You can also try therapy. There are different types of therapy, such as cognitive-behavioral therapy (CBT), which can help you change the way you think about and handle your depression.
If you’re not sure where to start, talk to your doctor or mental health professional. They can help you find the treatment that’s right for you.
#9 – Antidepressants are not enough
Antidepressants are a common treatment for depression, but they’re not the only option. If you take medication for your depression, you may also need to do other things to manage your condition. This can include therapy, exercise, and self-care.
You may need to try a few different medications before you find one that works for you. And even then, it may take a few weeks or months to start working. Don’t get discouraged if the first medication you try doesn’t work. It may take some time to find the right one.
#10 – There are also physical symptoms
Depression can also cause physical symptoms. These can include fatigue, pain, and weight changes. Depression can make it hard to concentrate or make decisions. You may have trouble sleeping or you may sleep too much.

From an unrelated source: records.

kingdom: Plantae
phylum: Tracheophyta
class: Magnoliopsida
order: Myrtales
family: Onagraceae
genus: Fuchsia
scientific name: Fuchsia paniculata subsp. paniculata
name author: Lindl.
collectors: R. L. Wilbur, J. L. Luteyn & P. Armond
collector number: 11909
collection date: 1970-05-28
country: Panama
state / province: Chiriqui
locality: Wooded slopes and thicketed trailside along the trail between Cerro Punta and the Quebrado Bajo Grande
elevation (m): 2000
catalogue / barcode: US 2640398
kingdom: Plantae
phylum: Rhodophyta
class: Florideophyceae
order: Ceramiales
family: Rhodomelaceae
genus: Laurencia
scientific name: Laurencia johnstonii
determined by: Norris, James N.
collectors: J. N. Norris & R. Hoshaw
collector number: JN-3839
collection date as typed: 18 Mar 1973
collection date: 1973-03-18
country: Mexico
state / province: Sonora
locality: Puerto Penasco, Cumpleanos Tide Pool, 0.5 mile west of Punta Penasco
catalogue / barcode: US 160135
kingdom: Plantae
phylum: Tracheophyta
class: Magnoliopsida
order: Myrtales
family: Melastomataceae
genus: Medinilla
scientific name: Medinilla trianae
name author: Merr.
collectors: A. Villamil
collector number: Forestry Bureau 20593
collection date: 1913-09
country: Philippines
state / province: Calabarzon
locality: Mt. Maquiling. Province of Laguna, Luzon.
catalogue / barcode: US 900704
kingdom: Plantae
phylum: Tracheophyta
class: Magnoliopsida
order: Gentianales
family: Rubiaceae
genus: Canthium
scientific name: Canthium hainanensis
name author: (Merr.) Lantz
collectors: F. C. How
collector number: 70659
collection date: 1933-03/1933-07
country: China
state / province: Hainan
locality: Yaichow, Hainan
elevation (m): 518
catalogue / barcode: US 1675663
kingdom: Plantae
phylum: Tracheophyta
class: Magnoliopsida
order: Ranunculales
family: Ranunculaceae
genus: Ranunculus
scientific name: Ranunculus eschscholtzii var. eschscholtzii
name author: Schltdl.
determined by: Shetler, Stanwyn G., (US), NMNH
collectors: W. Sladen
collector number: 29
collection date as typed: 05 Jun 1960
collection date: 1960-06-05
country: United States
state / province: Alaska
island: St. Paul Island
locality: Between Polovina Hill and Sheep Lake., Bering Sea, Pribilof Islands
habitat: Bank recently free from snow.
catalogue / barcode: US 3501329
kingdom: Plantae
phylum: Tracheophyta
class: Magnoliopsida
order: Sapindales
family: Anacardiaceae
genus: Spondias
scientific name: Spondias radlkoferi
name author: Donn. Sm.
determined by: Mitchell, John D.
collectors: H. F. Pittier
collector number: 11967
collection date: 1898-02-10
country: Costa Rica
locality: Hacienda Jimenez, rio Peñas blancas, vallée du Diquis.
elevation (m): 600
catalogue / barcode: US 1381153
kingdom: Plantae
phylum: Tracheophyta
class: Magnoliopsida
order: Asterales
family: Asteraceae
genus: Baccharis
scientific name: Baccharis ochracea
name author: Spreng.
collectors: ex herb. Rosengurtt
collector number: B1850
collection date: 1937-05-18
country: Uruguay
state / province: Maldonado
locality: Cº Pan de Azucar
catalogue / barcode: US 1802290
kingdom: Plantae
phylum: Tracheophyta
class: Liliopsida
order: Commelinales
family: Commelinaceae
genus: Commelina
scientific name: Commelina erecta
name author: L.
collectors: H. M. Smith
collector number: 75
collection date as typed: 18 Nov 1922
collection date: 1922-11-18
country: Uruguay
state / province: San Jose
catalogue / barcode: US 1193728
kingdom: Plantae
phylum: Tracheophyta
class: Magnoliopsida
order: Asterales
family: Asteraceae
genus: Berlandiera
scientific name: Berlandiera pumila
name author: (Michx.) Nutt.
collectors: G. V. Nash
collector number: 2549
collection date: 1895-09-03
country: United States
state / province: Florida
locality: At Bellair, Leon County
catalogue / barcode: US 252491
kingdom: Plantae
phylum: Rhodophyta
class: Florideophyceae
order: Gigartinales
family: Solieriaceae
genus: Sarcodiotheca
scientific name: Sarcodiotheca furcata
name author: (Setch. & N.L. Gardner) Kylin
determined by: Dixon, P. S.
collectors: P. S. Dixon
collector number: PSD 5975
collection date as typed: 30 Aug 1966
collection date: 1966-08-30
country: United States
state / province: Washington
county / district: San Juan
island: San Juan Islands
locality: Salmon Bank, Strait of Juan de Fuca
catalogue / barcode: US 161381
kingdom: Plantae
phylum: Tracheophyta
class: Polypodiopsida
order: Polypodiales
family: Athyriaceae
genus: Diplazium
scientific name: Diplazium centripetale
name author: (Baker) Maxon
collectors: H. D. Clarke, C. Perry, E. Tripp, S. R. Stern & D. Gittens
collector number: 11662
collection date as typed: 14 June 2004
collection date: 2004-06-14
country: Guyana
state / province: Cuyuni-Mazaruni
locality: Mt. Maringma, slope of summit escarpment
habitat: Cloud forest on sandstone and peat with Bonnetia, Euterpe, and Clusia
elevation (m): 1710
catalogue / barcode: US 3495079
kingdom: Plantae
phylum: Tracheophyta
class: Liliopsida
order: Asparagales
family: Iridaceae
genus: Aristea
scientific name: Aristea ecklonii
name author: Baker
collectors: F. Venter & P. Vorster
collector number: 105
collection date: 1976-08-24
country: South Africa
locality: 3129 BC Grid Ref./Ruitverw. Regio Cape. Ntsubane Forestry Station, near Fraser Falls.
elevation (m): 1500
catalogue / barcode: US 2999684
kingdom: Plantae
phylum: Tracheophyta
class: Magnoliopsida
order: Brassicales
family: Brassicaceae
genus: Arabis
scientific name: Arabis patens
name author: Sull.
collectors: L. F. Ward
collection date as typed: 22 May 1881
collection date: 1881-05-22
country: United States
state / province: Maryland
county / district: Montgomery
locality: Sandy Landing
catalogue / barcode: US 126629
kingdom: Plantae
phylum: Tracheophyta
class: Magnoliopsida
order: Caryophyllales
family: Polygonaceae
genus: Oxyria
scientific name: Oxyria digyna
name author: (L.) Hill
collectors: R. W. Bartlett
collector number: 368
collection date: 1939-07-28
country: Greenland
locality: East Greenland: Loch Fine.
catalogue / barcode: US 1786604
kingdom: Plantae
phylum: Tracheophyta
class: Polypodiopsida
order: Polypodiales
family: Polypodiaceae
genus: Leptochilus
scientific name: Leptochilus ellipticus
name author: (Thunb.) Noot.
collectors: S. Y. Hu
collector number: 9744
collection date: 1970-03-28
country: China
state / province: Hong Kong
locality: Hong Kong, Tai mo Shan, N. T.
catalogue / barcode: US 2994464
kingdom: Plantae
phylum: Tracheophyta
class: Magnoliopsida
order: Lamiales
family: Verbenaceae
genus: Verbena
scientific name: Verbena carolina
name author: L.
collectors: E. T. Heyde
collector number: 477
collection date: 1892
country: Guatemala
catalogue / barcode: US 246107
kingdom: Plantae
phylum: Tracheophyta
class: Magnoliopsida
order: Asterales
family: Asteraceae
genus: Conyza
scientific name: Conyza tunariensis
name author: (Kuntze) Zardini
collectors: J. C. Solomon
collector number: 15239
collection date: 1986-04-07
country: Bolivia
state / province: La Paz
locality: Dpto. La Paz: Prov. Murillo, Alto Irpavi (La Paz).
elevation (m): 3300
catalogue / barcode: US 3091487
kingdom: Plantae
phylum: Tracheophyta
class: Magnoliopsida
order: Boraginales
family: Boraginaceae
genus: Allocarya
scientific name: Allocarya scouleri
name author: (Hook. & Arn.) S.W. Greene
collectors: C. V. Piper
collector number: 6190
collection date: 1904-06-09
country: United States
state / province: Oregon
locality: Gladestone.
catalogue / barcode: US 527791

#11 – Children may experience different symptoms than adults
Children and teens may experience different symptoms than adults. They may be irritable or angry instead of sad. They may have trouble sleeping or they may sleep too much. And they may not do as well in school as they used to.
Teens may also engage in risky behaviors, such as drinking alcohol, smoking cigarettes, or using drugs.
#12 – You can treat severe cases with magnets
In severe cases, people with depression may be treated with transcranial magnetic stimulation (TMS). TMS is a non-invasive procedure that uses magnets to stimulate the brain.
TMS is usually done in a hospital or clinic. It is not yet known if TMS is effective for treating depression.
#13 – Carbohydrates have been linked to depression
A diet high in carbohydrates has been linked to depression. A study published in the American Journal of Psychiatry found that people who ate a diet high in refined carbohydrates were more likely to be depressed.
Eating a diet high in carbs can cause blood sugar levels to spike and crash. This can lead to fatigue, irritability, and mood swings.
#14 – People who are depressed suffer from colds more frequently
People who are depressed suffer from colds more frequently than people who are not depressed. A study published in the journal Psychosomatic Medicine found that people who were depressed were more likely to catch a cold.
The reason for this is not yet known, but it may be due to the fact that people who are depressed have weakened immune systems.
#15 – What are the emotional symptoms?
The emotional symptoms of depression include: feeling helpless, hopeless, and worthless; feeling anxious, irritable, or angry; losing interest in things you used to enjoy; feeling guilty or ashamed; and having low energy levels.
These symptoms can be so severe that they interfere with your ability to work, study, eat, sleep, and enjoy activities you once enjoyed.
Depression is a serious mental health disorder that should not be taken lightly. It’s important to educate yourself on the different aspects of depression in order to better understand what people who suffer from it are experiencing. If you think you may be suffering from depression, please seek professional help.